Start of EXCERPT TO READ
Now, whenever I call notificationElement.getElementsByTagName("file"); it gives me all the <file> elements, including those under the <group> element. I handle each of these kinds of files differently, so this functionality is not desirable.

I've thought of two solutions:
1. Get the parent element of the file element and deal with it accordingly (depending on whether it's <notification> or <group>.
2. Rename the second <file> element to avoid confusion.
Neither of those solutions are as desirable as just leaving things the way they are and getting only the <file> elements which are direct children of <notification> elements.

I'm open to IMPO comments and answers about the "best" way to do this, but I'm really interested in DOM solutions because that's what the rest of this project is using. Thanks.
- Alex almost 12 years
  
  Why don't you use XPath to get both list of nodes and treat them differently ? //groups/group/file and //notification/file would suffice to have them. Or dou you want only one XPath to get them all ?
- Dmitry almost 12 years
  
  Why not create this collection by you own looping throught direct childs, like hits:"NodeList nodes = element.getChildNodes(); for (int i = 0; i < nodes.getLength(); i++) { //if element path check - add it to the collection }"?
- Charles Duffy almost 12 years
  
  @Alex org.w3c.dom doesn't support XPath; he'd want to use a different library, such as org.jdom.xpath, for that... though I fully agree that it's the more elegant approach.
- Alex almost 12 years
  
  javax.xml.xpath is Java Standard, so I think he can pretty much use it, no need to get JDom just for this simple task.
End of EXCERPT TO READ
## WORK TASK 1
Repeat the passage of the XML child-element thread between "Why don't you" and "get them all ?", inclusive.
## WORK TASK 2
Write what comes next in the thread about getting only the direct child file elements with DOM, starting after its last comment.
Start of DATASET EXCERPT
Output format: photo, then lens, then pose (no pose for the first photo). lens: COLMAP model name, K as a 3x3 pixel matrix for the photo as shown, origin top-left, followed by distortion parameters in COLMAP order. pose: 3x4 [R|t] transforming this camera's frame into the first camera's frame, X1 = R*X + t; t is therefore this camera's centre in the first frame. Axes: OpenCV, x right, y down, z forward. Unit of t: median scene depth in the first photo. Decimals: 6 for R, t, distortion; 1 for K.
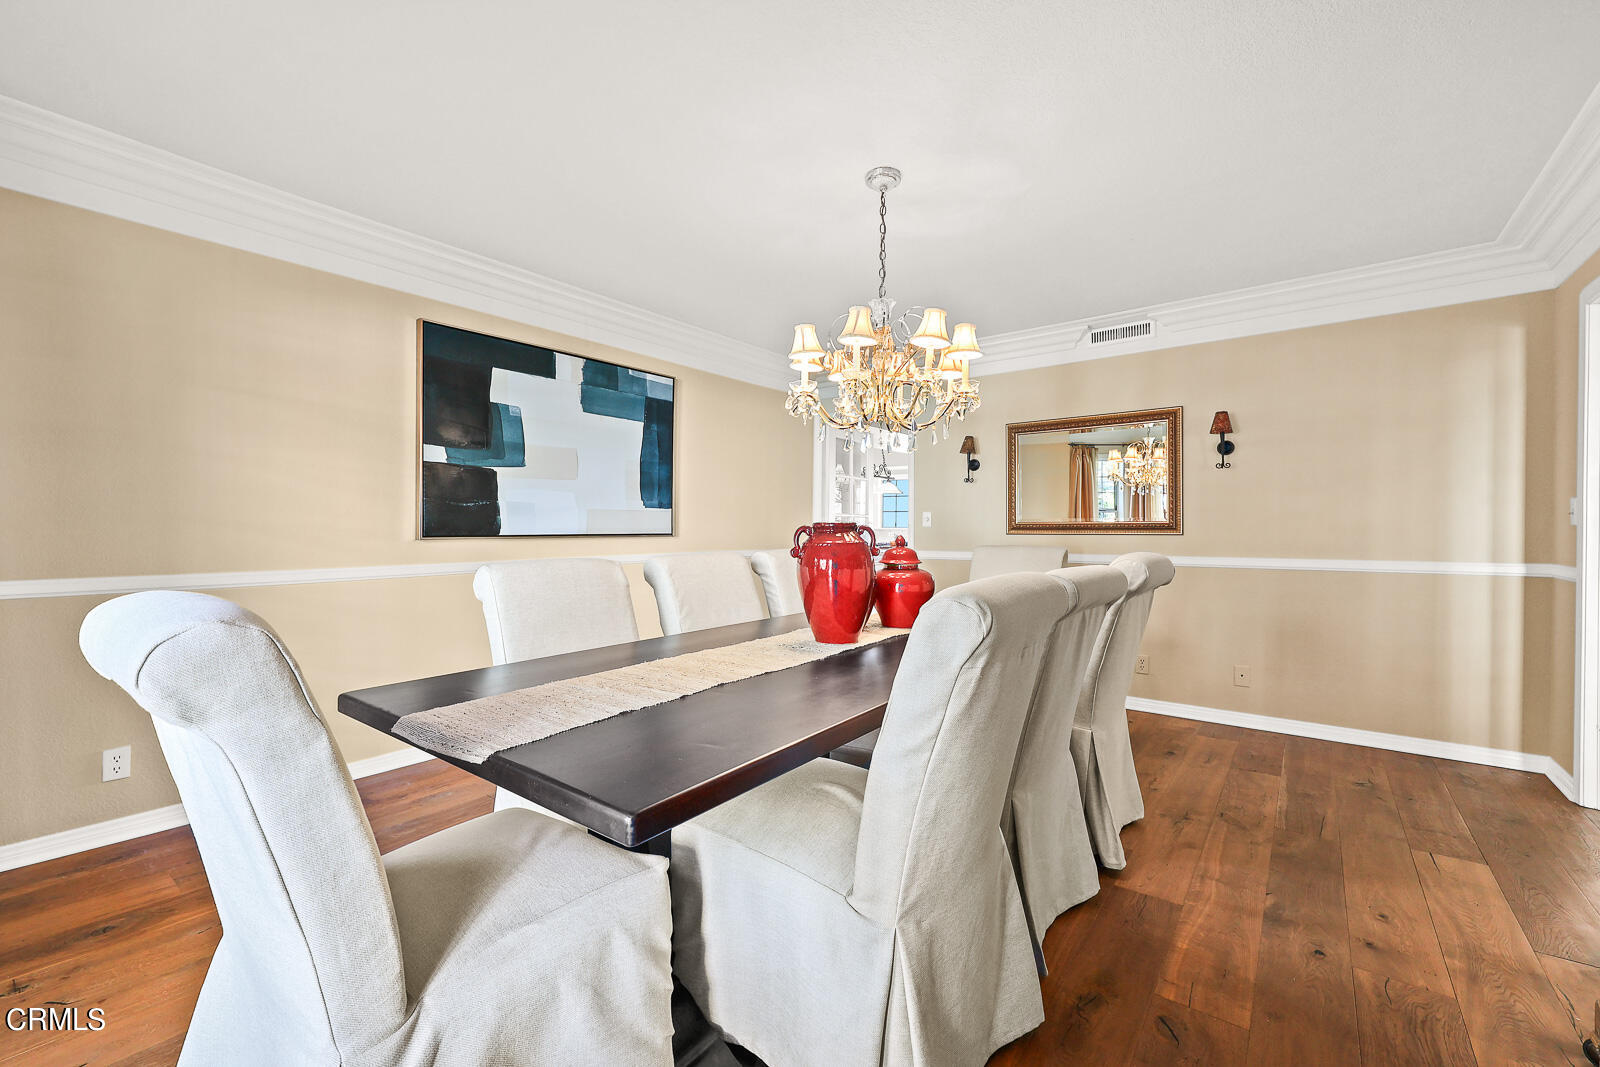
lens RADIAL K [[649.8, 0, 806.4], [0, 649.8, 534.6], [0, 0, 1]] dist [-0.001189, -0.000145]
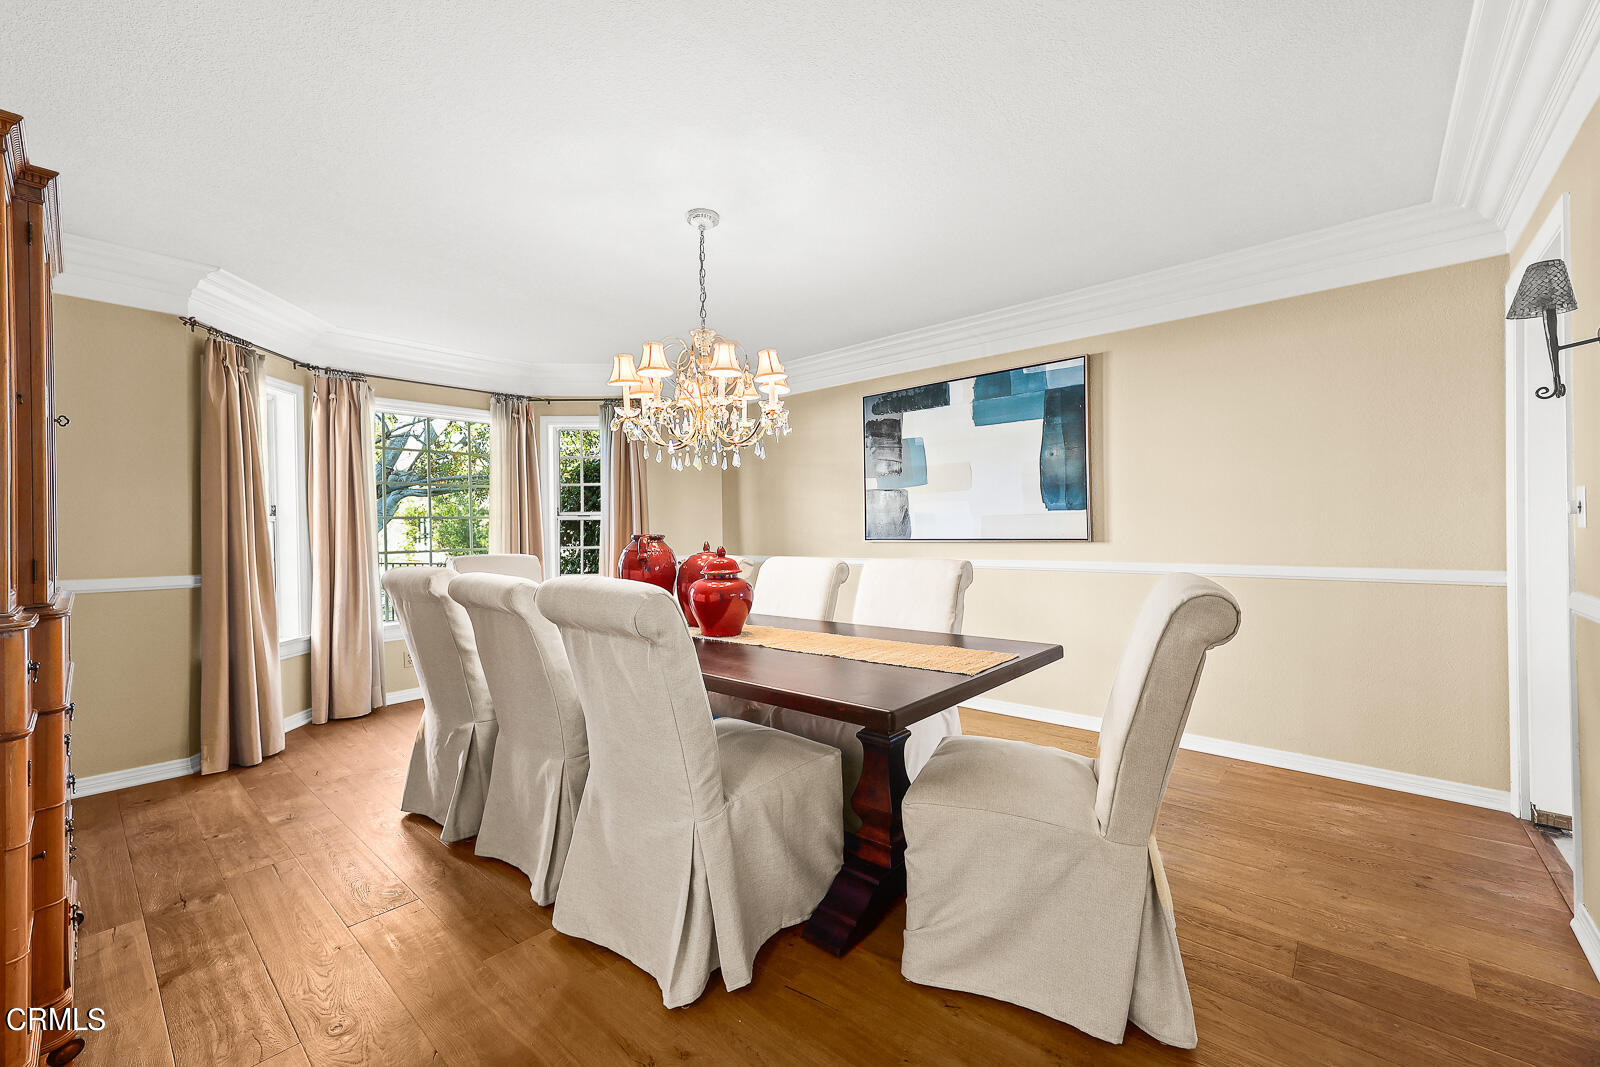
lens RADIAL K [[649.8, 0, 804.9], [0, 649.8, 531.7], [0, 0, 1]] dist [-0.001189, -0.000145]
pose [[-0.060128, -0.001692, -0.998189, 0.755461], [-0.001046, 0.999998, -0.001633, -0.010793], [0.998190, 0.000946, -0.060129, 0.781150]]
End of DATASET EXCERPT
## REPLY 1
Why don't you use XPath to get both list of nodes and treat them differently ? //groups/group/file and //notification/file would suffice to have them. Or dou you want only one XPath to get them all ?

## REPLY 2
- kentcdodds almost 12 years
  
  I should mention that this is only a small part of a much bigger xml file :) Wanted to make it readable.
kentcdodds almost 12 years

Looks like a good answer, and in the future I may move from DOM to XPath. But for this project this is the last thing I need to do and I want to stick with DOM. However, unless I get another answer for DOM, I'll accept yours because it's a good answer. Either way, you get a +1 for such a thorough answer.
Alex almost 12 years

If you need to stick with DOM, then you will need to iterate over the NodeList using ((Node)notificationElement).getChildNodes() and keep only the one whose names are file. Ideally you will have to find all notification tags to do that. The same needs to be done for group tags.
kentcdodds almost 12 years

I found a better solution. The reason that wont work is because there are a lot of childNodes in the notification element. I answered the question though. Thanks for your good answer. I really will look into XPath in the future.
kentcdodds almost 12 years

thanks for the solution. My solution is similar to this, but I don't iterate through all the children because there are a lot more children in that element which I didn't display in my question just to avoid information overload. Anyway, thanks again. +1 for a good answer.
arthur almost 12 years

@kentcdodds.I update my Answer.You see,working with XML without using "ID" leaves you basically with only "getElementsByTagName" and "getChildNodes" to play with. You don't have in my opinion other answers when working directly with the DOM.Sorry you have to stick with the DOM.Whatever the solution it will probably come down to how your access the children of a given Node(in this case "Notification").My solution checks the type Node in order to spare you unnecessary work.But you'll still have to iterate ALL the children.That's what happen when there no "ID" : you end up with a collection.
kentcdodds almost 12 years

+1 for providing another totally acceptable answer to the question. :)
BizNuge almost 12 years

Cheers @kentcdodds Quite an interesting problem to tackle and find another solution to actually. fairly glad I can continue to use the org.w3c.dom without having to port existing code. Thanks for the question!
kentcdodds almost 11 years

@JanusTroelsen, if you're talking about the second line when I cast the item as an element, then it depends on the DOM you're parsing... If not, what do you mean?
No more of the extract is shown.